Kirby, Laris and Rolleri (2007) conducted a meta-analysis of HIV education programs around the world. They found that two-thirds of the programs "significantly improved one or more sexual behaviors." Their study also evaluated the traits of the programs, to determine if there were common traits of successful programs. There 17 such traits identified and these can help with the development of programs at the local level that have the desired results. They also found -- and this is important for domestic policy -- that the existence of such programs did not hasten or increase sexual behavior. It is also considered that there are cultural differences that could affect the outcomes of such programs but the authors noted that this does not appear to be the case -- such programs are effective wherever they are tried.

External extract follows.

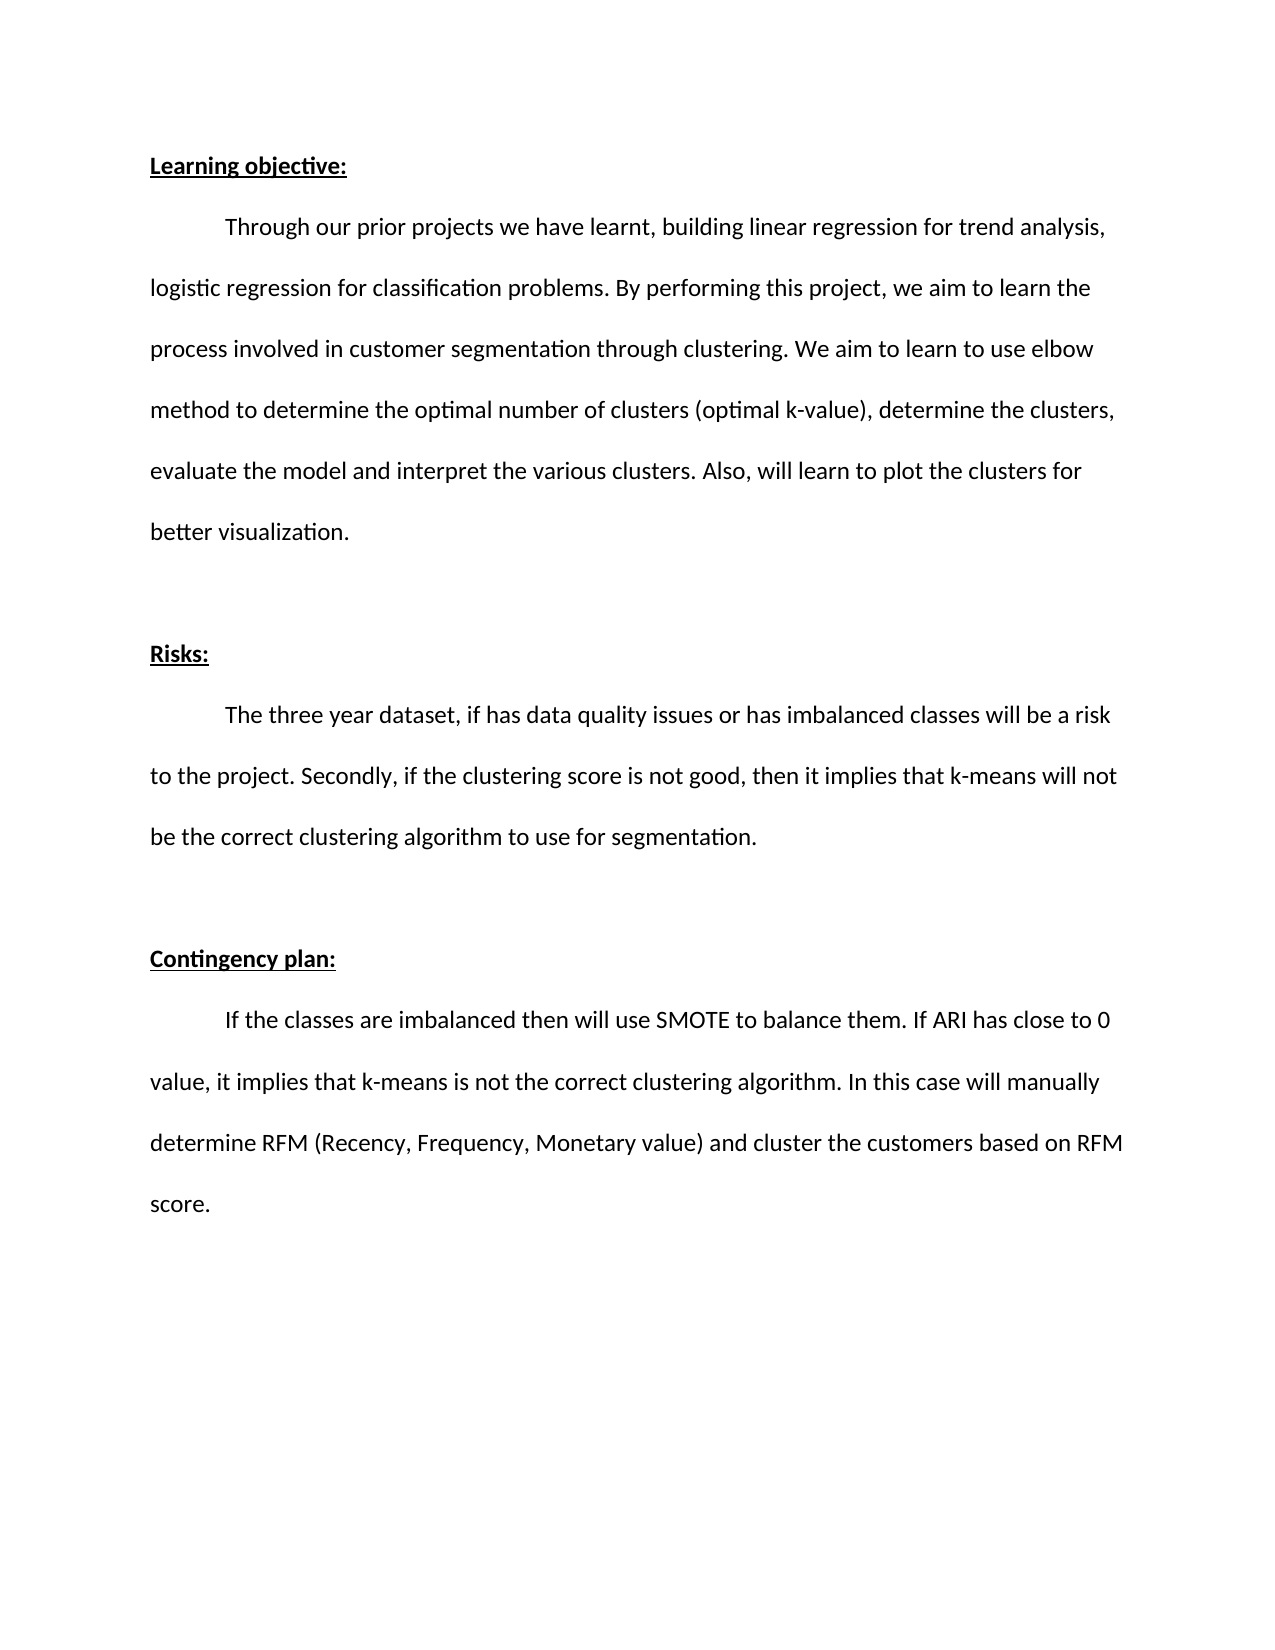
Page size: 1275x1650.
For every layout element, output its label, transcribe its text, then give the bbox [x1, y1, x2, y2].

Kirby (1995) notes that while society is worried about increasing amounts of sexual risk-taking among adolescents, this is not necessarily a fear founded in reality. Instead, he points out that the best way to manage such risks is to utilize education programs. There are constraints, he notes, in particular with respect to the availability of teachers, funds and time in public schools, but that there is tremendous public value in having such programs, especially where HIV incidence is concerned.

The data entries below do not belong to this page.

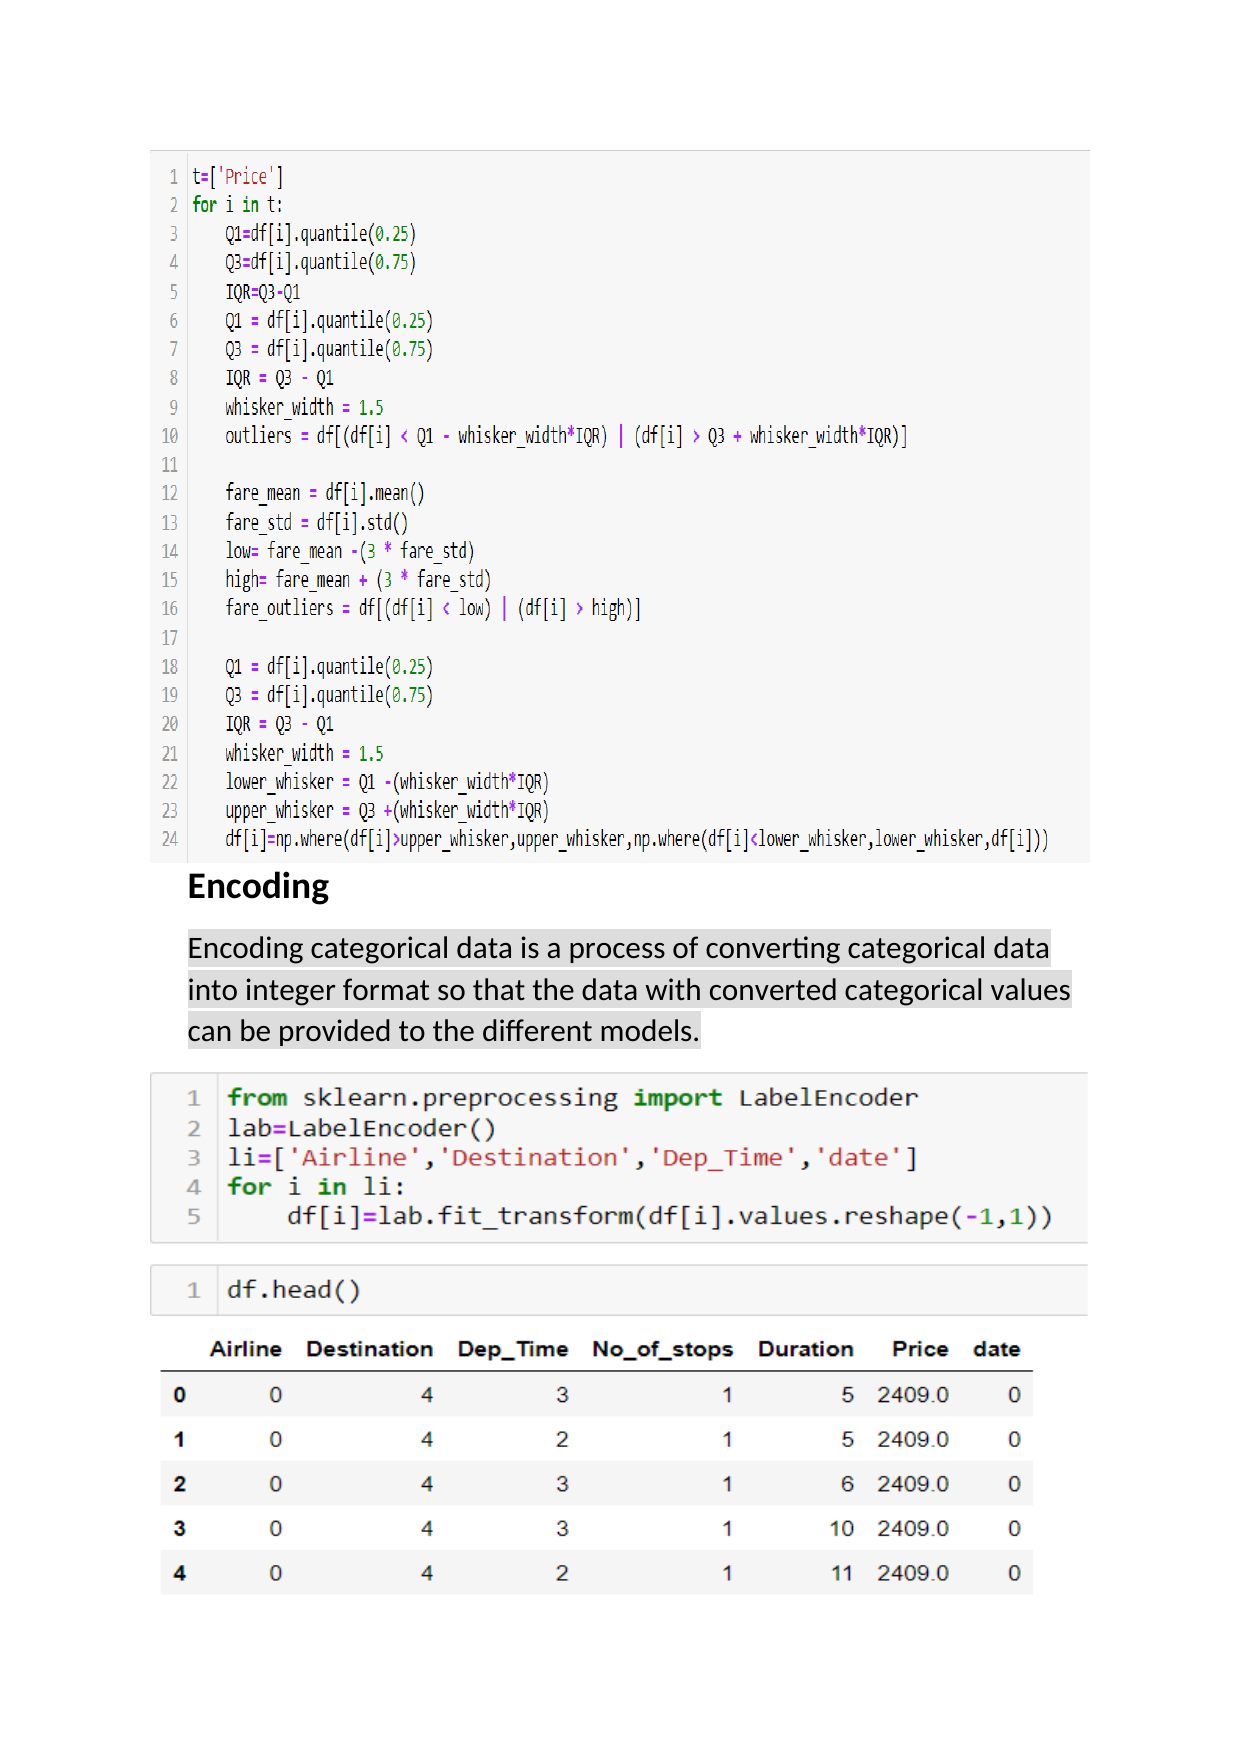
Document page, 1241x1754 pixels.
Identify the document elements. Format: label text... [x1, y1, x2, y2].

picture [150, 150, 1091, 863]
picture [150, 1071, 1088, 1603]
text Encoding categorical data is a process of converting categorical data into integer format so that the data with converted categorical values can be provided to the different models. [187, 929, 1090, 1049]
text Encoding [187, 863, 1090, 908]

Thomas and Quinn (1991) note that there is a corollary to the current issue HIV / AIDS education in schools with the programs to educate the African-American community about syphilis from 1932 to 1972. The authors note that we can learn some lessons from those programs, in terms of strategies and tools that might be effective, and what might not be as effective. The authors note that one of the issues in the syphilis situation was that there was a lack of trust between the community and public health authorities. This is something that is likely to occur again when introducing HIV / AIDS education into certain communities where a general distrust of authority exists. The authors suggest courses of action that could help to mitigate such an issue.
Lastly, St. Lawrence, Jefferson, Alleyne & Brasfield (1995) note that there are alternatives to education programs in public schools. They argue that behavioral skills training programs can also be effective in HIV / AIDS education. They do not offer suggestions about how such programs should be structured and funded. Education therefore is a more valuable tool if only because most of the resources are already in place, but this study does offer the idea that alternatives exist, and certainly if behavioral skills training is effective it should be incorporated into an educational program.
Impact of the Problem
HIV / AIDS is a major social problem, because it is a disease that ultimately leads to sickness and death. It is, however, preventable, which means that it is incumbent on society to find ways to reduce this risk. The issue is of particular concern where young people are involved, because they often do not realize the risks of contracting HIV / AIDS. These risks are significant, if people are unprepared. Young people who contract this disease are not necessarily given a death sentence but they can expect a wide range of adverse health and social outcomes. There is also a high cost to the taxpayer of treating patients in emergency rooms, as such patients almost always lack insurance coverage. It is important, then, that we find ways to prevent the spread of HIV / AIDS, and that means ensuring that our children are aware of the facts and the good habits that will eliminate the risks to them.
If the growth of HIV / AIDS is left unchecked, these costs will escalate. Untreated, the disease is likely to result in a quick death with significant suffering. Even treated, the victim is often unable to live a normal life in society due to both sickness and stigma. Because it is spread by sexual behavior, not only is HIV / AIDS preventable but it also can spread rapidly, as occurred in the 1980s and still does today in parts of the developing world. It is important to curtail this growth -- a small amount of HIV / AIDS in society has mainly individual costs but a large amount of the disease has exponentially negative outcomes for the future of society.
Recommendation
My personal recommendation based on the research is that the education system is best equipped to stem the growth of HIV / AIDS in society. The education system has the infrastructure needed to deliver the message. Unlike public health authorities, educators are often trusted in even disadvantaged communities, which makes the children more receptive to the message. Further, teenagers are accustomed to learning in the school environment and from teachers.
The evidence has shown that education programs in schools have been consistently effective in delivering an anti-AIDS message. The literature has been able to provide us with guidance for best practices in the implementation of these programs. With understanding of how to run such programs, we are in a great position to utilize the resources and trust that the education system provides to educate students about the risks of HIV / AIDS and the general risks of sexual behavior. By informing students and giving them the tools to make better decisions, we can stem the spread of HIV / AIDS in the United States.